You may find that an investment advisor is able to provide you with a diversified portfolio that will give you a stable and consistent income in retirement. This may be a better allocation than you can achieve in the 401k. Our research shows that most k plans do not have adequate diversification in the most important asset classes. Your plan may be different, but I would suggest you have an investment professional do the analysis and tell you. It is always a good idea to evaluate your choices once you are ready to retire.
Many great answers have already come your way. All good advice to make sure you make an informed decision before you make an irrevocable decision.

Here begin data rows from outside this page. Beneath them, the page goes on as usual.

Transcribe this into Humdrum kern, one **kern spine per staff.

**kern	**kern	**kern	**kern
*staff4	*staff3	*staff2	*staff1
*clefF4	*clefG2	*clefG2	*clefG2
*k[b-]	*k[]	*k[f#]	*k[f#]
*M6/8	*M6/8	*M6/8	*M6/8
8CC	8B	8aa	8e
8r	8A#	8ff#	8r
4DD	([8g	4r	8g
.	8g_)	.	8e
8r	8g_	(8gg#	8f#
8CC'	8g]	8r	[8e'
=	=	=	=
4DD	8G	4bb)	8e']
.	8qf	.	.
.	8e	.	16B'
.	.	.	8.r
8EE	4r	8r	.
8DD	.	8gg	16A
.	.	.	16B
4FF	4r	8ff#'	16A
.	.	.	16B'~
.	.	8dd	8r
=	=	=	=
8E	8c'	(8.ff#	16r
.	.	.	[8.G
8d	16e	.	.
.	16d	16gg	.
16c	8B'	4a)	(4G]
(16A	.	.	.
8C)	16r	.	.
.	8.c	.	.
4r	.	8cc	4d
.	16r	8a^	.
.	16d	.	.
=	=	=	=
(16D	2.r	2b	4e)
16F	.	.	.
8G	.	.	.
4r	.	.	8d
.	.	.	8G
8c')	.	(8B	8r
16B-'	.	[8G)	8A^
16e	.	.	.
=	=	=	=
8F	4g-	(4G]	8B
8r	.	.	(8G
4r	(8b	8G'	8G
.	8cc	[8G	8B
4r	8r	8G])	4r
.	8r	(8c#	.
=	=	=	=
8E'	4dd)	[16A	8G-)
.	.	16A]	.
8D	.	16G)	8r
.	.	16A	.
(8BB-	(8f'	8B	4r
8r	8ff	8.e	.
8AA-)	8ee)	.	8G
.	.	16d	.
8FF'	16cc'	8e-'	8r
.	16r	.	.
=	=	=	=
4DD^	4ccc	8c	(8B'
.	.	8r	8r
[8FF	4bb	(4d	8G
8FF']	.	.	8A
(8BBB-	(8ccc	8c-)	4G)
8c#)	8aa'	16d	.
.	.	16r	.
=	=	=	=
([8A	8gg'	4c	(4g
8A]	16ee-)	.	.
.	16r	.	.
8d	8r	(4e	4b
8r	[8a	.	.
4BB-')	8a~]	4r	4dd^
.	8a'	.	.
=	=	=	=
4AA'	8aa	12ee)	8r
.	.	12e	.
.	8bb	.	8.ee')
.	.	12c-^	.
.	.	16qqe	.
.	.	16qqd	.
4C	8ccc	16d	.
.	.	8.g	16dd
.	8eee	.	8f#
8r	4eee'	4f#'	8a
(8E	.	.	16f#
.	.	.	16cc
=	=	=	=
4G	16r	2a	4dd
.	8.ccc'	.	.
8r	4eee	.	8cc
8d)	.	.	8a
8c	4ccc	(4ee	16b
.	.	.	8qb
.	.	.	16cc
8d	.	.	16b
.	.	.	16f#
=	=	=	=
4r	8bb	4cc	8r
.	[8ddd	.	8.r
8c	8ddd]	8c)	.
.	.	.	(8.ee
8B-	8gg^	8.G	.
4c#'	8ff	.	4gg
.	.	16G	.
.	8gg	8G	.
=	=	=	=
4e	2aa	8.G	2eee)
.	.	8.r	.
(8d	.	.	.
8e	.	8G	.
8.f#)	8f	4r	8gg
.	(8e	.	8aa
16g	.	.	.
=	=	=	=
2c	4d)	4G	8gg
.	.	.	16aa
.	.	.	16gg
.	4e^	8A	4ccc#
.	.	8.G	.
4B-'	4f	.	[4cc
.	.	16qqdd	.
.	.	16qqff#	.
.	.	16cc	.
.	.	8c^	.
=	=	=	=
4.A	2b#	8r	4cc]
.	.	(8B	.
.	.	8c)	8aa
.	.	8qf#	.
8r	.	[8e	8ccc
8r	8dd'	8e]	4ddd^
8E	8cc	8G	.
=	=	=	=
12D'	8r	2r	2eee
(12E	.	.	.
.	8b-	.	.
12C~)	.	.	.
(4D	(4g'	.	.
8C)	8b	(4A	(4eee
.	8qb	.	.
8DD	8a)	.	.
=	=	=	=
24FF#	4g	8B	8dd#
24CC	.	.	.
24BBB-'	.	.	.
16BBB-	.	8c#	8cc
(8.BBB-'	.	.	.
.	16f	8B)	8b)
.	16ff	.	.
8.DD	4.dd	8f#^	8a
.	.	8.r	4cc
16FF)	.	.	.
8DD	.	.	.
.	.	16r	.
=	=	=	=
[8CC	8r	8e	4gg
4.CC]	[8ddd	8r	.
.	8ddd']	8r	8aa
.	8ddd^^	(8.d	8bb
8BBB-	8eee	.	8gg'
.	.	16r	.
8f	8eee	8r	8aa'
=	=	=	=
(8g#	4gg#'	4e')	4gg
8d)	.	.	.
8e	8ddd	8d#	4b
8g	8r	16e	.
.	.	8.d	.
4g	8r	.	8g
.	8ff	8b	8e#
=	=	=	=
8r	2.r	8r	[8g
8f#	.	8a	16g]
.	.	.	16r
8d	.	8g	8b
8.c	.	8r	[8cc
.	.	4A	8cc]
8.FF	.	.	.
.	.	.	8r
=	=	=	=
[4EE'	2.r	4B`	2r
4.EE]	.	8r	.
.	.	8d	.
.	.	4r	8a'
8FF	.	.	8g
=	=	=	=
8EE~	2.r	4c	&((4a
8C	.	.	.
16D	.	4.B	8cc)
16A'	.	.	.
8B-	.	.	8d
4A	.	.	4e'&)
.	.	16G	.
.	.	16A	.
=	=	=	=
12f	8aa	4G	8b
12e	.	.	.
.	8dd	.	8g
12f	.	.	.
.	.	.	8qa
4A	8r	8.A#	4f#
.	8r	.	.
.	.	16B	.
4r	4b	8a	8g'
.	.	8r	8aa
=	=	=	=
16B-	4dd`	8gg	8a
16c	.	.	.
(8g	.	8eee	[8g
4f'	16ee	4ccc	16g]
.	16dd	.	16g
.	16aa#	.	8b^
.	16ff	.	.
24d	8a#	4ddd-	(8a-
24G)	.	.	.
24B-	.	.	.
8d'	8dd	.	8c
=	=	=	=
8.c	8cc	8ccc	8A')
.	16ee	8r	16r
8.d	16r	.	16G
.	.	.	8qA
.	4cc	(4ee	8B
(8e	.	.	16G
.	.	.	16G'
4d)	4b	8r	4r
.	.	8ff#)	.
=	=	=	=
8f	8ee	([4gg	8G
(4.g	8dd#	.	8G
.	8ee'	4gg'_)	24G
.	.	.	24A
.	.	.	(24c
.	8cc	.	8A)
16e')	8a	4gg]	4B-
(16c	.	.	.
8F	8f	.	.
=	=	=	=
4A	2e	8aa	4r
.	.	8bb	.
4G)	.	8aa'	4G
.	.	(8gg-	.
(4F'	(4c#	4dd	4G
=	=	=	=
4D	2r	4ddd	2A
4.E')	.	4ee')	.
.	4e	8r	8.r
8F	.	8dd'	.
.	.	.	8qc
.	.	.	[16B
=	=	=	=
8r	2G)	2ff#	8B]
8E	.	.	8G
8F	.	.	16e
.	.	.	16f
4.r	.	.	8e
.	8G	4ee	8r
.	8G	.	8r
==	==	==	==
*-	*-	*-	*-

One more point ... in my 30 plus years of practice as a Certified Financial Planner® ... I am usually asked the question you are asking when a plan participant moves to a new company but has not yet been allowed to participate in the new plan.
Your question was "Is there any reason not to rollover a 401K from a company after you are no longer there?"
So the multi-part answer is ... if you can rollover … and you are not interested in paying extra taxes this year to convert your past contribution to a Roth ... and your new 401k plan has a better choice of investment options with better internal (and other) fees that you like ... and you are planning on staying with your new company for several (many) years ... do consider making the transfer. When you are no longer with a company since you would be a "former" employee ... I have found that HR departments are not as easy to work with or give you the attention you might need. And if the old company should disappear … then working with a “receiver” to transfer assets out of a plan can take a month or more. I am so glad you are doing your due diligence to get the best answers so you can curate the answer(s) that work best for you.